JACKSONVILLE, Florida--A 47-year-old software developer was convicted of attempted murder for shooting into a car full of teenagers after an argument over what he called their “thug music,” but jurors couldn't agree on the most serious charge of first-degree murder.

After more than 30 hours of jury deliberations over four days, a mistrial was declared Saturday on the murder charge that Michael Dunn, who is white, faced in the fatal shooting of one of the black teens. The 12 jurors found him guilty of three counts of attempted second-degree murder and a count of firing into an occupied car.

The trial was the latest Florida case to raise questions about self-defense and race, coming six months after George Zimmerman was acquitted in the shooting of 17-year-old Trayvon Martin in Sanford, about 200 kilometers south of Jacksonville. The Dunn trial was prosecuted by the same State Attorney's Office that handled the Zimmerman case.

Dunn was charged with fatally shooting 17-year-old Jordan Davis, of Georgia in 2012 after the argument over loud music coming from the SUV occupied by Davis and three friends outside a Jacksonville convenience store. Dunn had described the music to his fiancee as “thug music.”

Dunn showed no emotion as the verdicts were read.

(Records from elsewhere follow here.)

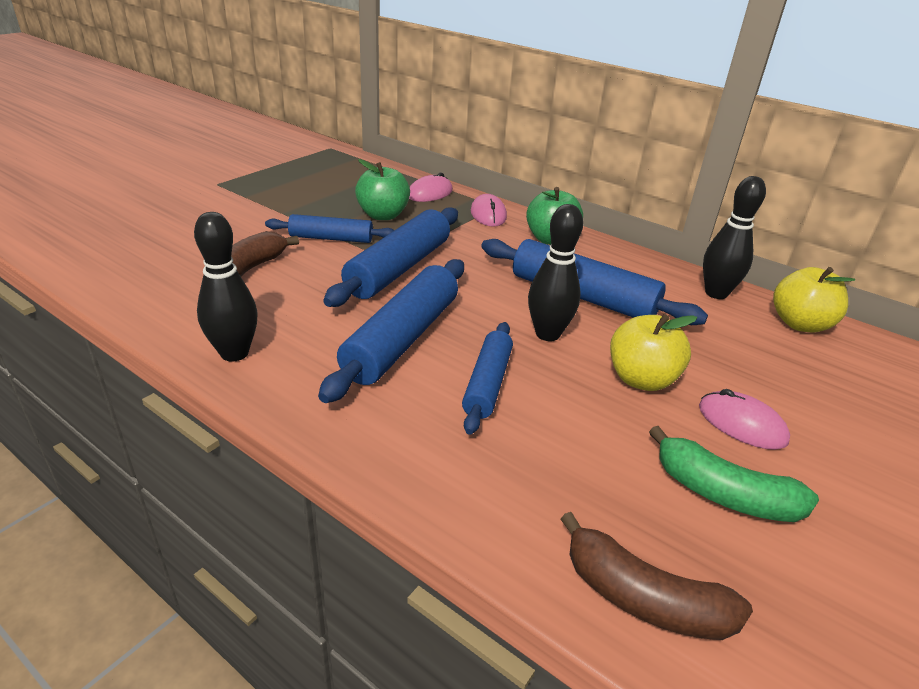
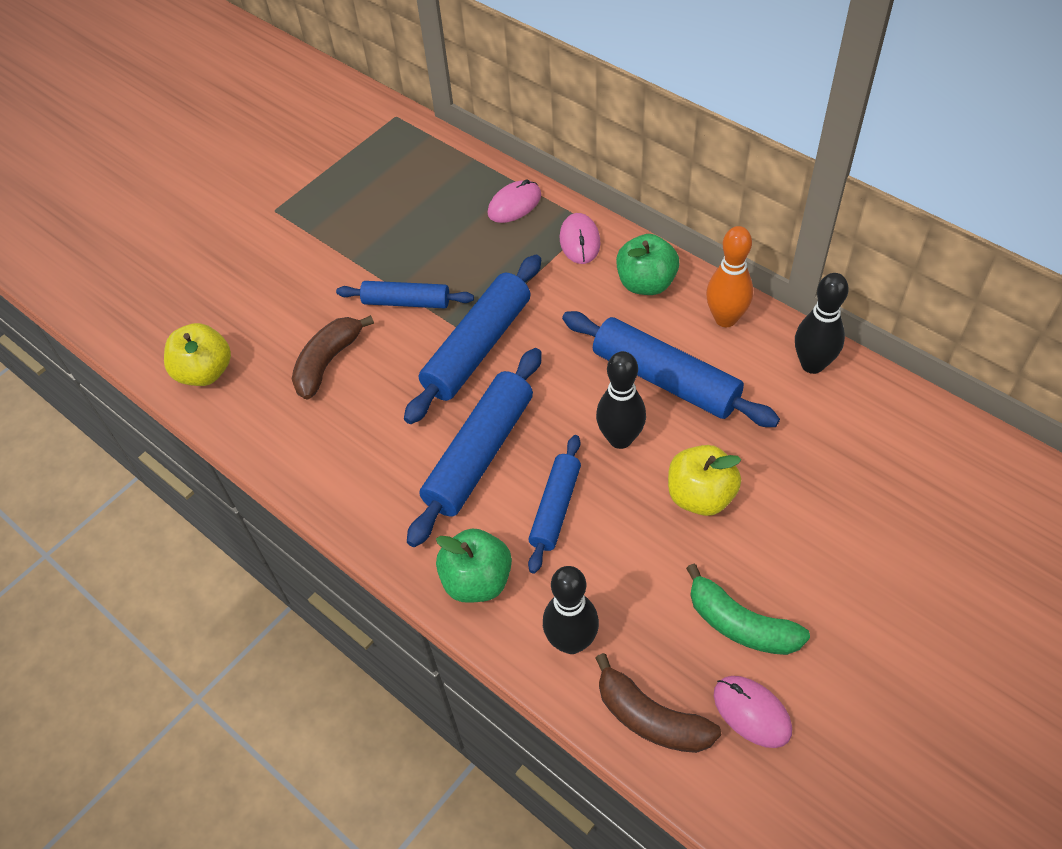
camera: 10 degrees right, 20 degrees up
black bowling pin [194,212,257,362] -> black bowling pin moved to [543,566,599,654]
green apple [355,159,410,220] -> green apple moved to [436,528,512,603]
pink mouse [699,389,790,450] -> pink mouse moved to [714,676,792,748]
yellow apple [773,267,855,332] -> yellow apple moved to [164,323,231,386]
none -> orange bowling pin [706,226,753,327]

Each attempted second-degree murder charge carries a maximum sentence of 30 years in prison, while the fourth charge he was convicted on carries a maximum of 15. A sentencing date will be set at a hearing next month.

Davis' parents each left the courtroom in tears, and afterward his mother, Lucia McBath, expressed gratitude for the verdict. Sunday would have been the teen's 19th birthday.

“We are so grateful for the charges that have been brought against him,” McBath said of Dunn. “We are so grateful for the truth. We are so grateful that the jurors were able to understand the common sense of it all.”

On Dunn's potentially lengthy sentence, Davis' father, Ron Davis, said: “He's going to learn that he must be remorseful for the killing of my son, that it was not just another day at the office.”

State Attorney Angela Corey said her office planned to retry Dunn on a first-degree murder charge, and she hoped jurors would come forward and tell prosecutors where they questioned their case. Jurors declined to talk to the media.